The trick, though, is that the campaign is not particularly grimdark on the regular.  The world is normally happy and bright, with the heroes being the heroes of a high fantasy world rather than a low fantasy one.  The first major arc of the adventure should keep that bright, energetic tone with the heroes triumphing over the villain (and his horde of orcs or lizardfolk or whatever) and maybe even fighting a dragon of some kind.  Keep this tone until about level six.

Then, flip things.  The sort of adventures that need your attention once you’re past the level six range stop being the stuff of high fantasy and adventure.  You start dealing with dark and forbidden magics, adult dragons have grown out of being the subject of heroic tales and have grown into being the creatures of nightmares.  The creatures that dwell in the dark corners of the world, while far less active than the ones fought by the heroes earlier, are powerful enough to drive your heroes to madness and beyond.  The game switches from Forgotten Realms to Call of Cthulhu.  The heroes don’t change, and are still brave and bold and mighty, with magic blades and polished plate armor, and that still might not be enough.  And when it’s not enough, that’s when the fear sets in.

You don’t want every adventure to delve into the realm of terror, but once the first one does the players will know that it’s possible.  Once it’s possible, that little bit of fear that the monsters in the ruins might be much more dangerous than an angry giant or a tribe of hobgoblins will be constant, and that’s what you want.
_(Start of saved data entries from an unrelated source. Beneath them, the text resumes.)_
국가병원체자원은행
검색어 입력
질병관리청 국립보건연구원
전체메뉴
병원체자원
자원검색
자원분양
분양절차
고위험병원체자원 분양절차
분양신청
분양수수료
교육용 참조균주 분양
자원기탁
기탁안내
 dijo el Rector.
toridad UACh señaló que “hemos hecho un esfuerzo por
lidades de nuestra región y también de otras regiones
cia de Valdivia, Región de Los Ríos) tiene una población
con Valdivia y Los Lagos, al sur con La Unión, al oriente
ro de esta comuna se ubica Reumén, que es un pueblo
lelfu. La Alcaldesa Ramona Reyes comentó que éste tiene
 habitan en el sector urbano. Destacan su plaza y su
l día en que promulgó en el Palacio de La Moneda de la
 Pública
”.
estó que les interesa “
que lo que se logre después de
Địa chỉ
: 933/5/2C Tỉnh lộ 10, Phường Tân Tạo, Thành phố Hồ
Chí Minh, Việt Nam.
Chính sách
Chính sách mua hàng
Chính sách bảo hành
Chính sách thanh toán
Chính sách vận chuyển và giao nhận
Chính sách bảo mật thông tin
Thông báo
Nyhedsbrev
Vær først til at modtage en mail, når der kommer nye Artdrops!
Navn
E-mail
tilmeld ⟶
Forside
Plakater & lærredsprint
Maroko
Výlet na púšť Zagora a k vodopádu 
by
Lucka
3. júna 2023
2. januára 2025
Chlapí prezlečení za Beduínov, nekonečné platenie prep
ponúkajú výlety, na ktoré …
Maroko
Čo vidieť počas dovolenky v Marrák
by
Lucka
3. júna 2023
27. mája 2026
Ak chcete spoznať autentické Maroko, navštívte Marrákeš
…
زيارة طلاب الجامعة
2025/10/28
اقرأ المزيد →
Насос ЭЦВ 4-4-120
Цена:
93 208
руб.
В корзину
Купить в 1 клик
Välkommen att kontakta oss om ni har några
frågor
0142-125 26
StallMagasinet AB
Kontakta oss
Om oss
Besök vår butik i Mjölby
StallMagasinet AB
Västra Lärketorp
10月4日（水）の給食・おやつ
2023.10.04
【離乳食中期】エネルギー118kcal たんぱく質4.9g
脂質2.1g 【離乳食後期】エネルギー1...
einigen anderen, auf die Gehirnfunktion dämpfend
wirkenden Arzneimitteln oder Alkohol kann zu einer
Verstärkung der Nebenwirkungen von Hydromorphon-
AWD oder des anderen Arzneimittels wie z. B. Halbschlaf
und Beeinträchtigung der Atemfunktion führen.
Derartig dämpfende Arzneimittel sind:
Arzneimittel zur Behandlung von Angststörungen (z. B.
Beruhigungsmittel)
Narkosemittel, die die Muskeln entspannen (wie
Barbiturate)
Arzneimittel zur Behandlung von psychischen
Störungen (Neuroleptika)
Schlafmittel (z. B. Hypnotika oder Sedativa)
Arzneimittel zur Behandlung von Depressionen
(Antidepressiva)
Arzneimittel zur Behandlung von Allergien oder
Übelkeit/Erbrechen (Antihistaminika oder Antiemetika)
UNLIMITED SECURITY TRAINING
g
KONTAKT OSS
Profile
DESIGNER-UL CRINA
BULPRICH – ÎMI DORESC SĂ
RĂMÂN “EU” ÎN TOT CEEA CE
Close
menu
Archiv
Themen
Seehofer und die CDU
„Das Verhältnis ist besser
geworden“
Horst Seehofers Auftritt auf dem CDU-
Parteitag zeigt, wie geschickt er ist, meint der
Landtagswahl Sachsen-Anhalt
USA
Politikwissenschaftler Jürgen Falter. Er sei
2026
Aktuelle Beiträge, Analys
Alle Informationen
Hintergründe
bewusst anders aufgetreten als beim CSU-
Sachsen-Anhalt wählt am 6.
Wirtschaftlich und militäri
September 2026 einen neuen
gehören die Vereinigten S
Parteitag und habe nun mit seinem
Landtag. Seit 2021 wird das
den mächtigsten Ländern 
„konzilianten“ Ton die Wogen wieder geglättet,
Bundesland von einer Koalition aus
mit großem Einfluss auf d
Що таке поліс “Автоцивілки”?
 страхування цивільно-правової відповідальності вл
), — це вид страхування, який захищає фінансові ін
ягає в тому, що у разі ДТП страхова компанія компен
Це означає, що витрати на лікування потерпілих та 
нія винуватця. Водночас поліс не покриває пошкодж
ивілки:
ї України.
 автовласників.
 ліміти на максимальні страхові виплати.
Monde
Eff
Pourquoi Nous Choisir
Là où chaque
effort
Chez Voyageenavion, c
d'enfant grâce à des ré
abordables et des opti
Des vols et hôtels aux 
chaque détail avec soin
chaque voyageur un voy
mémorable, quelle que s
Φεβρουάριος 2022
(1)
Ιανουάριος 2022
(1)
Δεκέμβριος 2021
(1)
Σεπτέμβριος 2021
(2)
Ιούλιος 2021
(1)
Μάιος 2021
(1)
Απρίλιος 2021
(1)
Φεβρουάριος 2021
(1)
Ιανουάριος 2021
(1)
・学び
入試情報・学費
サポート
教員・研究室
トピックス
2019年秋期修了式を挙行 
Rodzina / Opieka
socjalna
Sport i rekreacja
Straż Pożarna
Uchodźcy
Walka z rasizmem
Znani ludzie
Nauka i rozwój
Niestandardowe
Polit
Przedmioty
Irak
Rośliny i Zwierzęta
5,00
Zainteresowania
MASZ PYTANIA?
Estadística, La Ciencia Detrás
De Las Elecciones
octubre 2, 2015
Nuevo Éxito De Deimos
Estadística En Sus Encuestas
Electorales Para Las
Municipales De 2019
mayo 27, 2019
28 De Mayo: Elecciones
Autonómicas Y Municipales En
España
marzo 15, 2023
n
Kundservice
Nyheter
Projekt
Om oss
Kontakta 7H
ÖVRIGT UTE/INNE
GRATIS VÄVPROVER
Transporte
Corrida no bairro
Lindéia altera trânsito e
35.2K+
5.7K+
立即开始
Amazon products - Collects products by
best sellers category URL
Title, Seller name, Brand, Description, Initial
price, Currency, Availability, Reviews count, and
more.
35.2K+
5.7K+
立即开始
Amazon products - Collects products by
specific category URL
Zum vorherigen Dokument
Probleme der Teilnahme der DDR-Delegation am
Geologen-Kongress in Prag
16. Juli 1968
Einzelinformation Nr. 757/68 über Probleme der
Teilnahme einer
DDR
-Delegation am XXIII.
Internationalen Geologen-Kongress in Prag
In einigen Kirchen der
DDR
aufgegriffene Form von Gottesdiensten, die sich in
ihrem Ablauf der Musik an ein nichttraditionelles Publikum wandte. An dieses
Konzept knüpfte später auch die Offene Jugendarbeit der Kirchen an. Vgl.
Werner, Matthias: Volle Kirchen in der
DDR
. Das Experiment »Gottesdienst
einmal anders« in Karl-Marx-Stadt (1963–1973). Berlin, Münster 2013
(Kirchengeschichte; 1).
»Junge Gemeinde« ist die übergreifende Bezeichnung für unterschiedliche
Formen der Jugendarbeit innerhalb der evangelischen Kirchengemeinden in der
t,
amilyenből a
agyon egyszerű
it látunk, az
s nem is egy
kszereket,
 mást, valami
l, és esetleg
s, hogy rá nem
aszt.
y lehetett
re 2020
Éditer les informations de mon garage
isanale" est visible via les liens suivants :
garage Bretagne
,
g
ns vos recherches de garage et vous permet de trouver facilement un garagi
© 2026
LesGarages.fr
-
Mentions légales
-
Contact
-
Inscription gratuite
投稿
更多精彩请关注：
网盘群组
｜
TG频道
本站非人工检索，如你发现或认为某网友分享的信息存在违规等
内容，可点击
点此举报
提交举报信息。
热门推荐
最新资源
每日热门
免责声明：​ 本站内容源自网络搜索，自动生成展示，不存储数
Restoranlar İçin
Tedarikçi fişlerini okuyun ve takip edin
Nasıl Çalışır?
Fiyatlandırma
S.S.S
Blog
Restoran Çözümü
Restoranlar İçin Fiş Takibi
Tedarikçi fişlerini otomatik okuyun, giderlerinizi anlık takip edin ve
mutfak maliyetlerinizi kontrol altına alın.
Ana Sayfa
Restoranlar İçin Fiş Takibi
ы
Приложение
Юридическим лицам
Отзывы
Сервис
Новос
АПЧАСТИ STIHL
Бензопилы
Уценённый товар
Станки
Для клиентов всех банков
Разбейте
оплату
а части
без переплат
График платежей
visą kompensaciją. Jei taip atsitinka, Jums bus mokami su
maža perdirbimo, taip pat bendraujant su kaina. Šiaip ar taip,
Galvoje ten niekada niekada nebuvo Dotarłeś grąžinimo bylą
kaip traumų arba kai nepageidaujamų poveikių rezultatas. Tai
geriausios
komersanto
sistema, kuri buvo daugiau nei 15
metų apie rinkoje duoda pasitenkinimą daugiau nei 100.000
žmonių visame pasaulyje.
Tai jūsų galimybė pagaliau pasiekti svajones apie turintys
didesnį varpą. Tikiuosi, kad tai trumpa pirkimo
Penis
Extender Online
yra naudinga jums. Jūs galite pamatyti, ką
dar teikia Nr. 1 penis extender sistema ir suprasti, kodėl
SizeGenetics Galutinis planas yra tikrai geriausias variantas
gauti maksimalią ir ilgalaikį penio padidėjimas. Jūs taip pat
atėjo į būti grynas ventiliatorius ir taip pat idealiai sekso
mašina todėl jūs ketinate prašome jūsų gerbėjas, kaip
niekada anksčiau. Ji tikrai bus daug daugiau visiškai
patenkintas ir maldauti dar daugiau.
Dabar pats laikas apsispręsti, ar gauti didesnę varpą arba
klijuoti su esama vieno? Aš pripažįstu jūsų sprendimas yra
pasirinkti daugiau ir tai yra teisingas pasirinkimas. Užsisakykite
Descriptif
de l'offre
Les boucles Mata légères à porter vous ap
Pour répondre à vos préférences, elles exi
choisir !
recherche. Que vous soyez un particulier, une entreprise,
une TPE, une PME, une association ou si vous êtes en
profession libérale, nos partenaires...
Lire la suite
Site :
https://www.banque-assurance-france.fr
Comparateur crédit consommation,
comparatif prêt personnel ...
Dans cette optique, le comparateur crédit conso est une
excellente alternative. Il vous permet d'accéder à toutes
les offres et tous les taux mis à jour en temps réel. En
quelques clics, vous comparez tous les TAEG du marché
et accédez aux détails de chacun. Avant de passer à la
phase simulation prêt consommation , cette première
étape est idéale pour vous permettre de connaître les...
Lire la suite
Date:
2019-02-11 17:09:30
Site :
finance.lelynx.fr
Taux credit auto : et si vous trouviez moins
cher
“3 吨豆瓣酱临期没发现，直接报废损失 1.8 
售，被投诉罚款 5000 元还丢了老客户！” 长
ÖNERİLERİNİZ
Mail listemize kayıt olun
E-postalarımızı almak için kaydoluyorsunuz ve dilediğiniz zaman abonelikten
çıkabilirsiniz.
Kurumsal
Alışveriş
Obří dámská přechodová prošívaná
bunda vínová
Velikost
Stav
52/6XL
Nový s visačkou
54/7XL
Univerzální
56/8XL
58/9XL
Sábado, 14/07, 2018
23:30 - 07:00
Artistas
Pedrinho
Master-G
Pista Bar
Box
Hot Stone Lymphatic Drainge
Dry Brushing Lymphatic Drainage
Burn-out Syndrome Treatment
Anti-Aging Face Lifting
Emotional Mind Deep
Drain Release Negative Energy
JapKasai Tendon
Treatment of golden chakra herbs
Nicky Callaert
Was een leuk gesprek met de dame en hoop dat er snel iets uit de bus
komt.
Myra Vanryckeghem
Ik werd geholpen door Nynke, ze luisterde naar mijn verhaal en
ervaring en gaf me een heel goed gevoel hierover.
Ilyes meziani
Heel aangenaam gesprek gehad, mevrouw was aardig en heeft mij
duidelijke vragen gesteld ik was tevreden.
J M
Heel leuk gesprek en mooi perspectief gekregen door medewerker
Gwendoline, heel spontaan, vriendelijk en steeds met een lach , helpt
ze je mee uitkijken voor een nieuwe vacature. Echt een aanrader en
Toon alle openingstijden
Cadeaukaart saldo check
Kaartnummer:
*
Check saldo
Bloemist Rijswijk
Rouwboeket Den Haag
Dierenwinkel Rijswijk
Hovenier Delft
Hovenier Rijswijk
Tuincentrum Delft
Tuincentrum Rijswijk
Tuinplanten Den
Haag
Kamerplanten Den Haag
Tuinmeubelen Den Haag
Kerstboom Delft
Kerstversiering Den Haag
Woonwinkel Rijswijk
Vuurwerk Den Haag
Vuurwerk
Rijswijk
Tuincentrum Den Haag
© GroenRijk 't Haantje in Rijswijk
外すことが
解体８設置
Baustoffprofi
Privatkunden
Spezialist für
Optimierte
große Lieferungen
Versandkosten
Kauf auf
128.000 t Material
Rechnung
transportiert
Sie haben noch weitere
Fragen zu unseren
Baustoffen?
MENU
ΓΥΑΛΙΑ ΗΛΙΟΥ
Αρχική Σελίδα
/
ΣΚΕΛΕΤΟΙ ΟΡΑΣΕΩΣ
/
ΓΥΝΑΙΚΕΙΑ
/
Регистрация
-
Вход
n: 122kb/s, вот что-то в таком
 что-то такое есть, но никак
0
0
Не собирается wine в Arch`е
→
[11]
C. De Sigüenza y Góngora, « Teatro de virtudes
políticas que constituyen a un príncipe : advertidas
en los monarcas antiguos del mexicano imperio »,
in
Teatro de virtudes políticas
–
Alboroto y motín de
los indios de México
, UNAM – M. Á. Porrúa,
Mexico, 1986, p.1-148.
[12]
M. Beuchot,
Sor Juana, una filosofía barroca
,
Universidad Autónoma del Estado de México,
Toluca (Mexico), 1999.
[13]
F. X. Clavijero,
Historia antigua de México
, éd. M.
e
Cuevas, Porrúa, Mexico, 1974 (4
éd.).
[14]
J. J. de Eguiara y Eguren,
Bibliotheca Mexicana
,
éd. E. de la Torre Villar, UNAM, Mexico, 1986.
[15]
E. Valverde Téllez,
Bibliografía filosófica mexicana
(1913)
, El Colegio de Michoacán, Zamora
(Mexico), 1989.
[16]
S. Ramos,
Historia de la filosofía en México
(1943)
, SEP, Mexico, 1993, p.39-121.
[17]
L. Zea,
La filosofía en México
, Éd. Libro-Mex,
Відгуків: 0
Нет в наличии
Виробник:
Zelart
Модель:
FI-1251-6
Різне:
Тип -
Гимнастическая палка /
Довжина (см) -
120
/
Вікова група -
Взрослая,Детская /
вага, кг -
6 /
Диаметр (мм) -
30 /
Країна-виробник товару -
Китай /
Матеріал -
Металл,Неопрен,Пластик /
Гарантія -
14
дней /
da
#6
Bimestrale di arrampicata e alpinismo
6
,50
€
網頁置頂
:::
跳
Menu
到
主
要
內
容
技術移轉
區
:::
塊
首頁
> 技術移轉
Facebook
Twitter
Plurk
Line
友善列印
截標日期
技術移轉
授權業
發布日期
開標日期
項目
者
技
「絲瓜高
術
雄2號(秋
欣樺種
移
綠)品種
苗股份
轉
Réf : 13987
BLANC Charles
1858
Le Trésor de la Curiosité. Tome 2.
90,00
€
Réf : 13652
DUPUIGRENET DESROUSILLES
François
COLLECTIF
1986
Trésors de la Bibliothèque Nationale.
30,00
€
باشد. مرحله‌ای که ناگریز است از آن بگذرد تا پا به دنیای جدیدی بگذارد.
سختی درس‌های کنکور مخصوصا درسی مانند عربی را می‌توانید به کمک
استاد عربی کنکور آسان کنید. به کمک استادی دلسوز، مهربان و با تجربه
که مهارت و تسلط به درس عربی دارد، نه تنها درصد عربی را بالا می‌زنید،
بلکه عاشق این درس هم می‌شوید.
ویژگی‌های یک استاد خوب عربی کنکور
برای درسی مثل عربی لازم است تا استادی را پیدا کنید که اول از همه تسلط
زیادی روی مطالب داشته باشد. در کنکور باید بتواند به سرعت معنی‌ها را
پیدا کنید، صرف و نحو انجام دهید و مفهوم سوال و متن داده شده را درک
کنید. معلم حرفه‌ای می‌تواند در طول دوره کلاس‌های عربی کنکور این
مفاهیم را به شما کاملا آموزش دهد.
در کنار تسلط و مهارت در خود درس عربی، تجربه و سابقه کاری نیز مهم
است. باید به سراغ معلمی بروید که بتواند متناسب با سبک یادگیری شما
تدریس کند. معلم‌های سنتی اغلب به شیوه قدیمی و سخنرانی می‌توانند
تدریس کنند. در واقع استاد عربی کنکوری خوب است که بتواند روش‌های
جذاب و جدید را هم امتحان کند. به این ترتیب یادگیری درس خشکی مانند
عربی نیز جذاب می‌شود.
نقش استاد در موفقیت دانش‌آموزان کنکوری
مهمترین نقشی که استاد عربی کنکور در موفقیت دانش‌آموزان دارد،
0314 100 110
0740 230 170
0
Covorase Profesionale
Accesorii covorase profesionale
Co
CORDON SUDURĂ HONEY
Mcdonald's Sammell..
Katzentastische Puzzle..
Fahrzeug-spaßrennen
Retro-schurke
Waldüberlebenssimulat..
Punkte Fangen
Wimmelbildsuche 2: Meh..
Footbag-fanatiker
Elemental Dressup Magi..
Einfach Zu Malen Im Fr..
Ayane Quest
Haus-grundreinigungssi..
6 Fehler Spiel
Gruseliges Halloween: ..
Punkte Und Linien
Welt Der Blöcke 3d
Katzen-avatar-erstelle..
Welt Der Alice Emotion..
What sets this apart from normal horror RPGs, such as Ravenloft or Call of Cthulhu is that in those games the players spend character creation preparing for horror.  The ever-present nature of grimdarkness and fear mean that the cosmic horror stops being novel and players start building and upgrading their characters explicitly to deal with the oncoming insanity.  Also, starting the characters off in horror makes it harder to get attached to them.  Plus, in standard Call of Cthulhu the characters can usually leave.  The player doesn’t, but they have to justify in some way why the character doesn’t.  In this campaign, the player characters aren’t just some heroes, they’re THE heroes.  Even if they’d like to retire, they know that if the Shoggoths come to town or the Great Old Ones begin to stir that they’re the only ones who will have any chance of stopping them.  They could ignore the things in the darkness, sure, but they know it will catch up with them eventually and if they wait for that moment then they’ll be facing the darkness all alone.

The obstacles that come with this game are keeping things balanced.  You don’t want to oversaturate your world with grimdark, but you also want it to be frequent enough that it stays a palpable threat.  You also have to balance the fact that you want the Cthulean elements to be a surprise, but you don’t want your players to suddenly find themselves in a campaign they just didn’t want to play.  With that said, though, if you can manage all of these challenges this could be an extremely exciting campaign.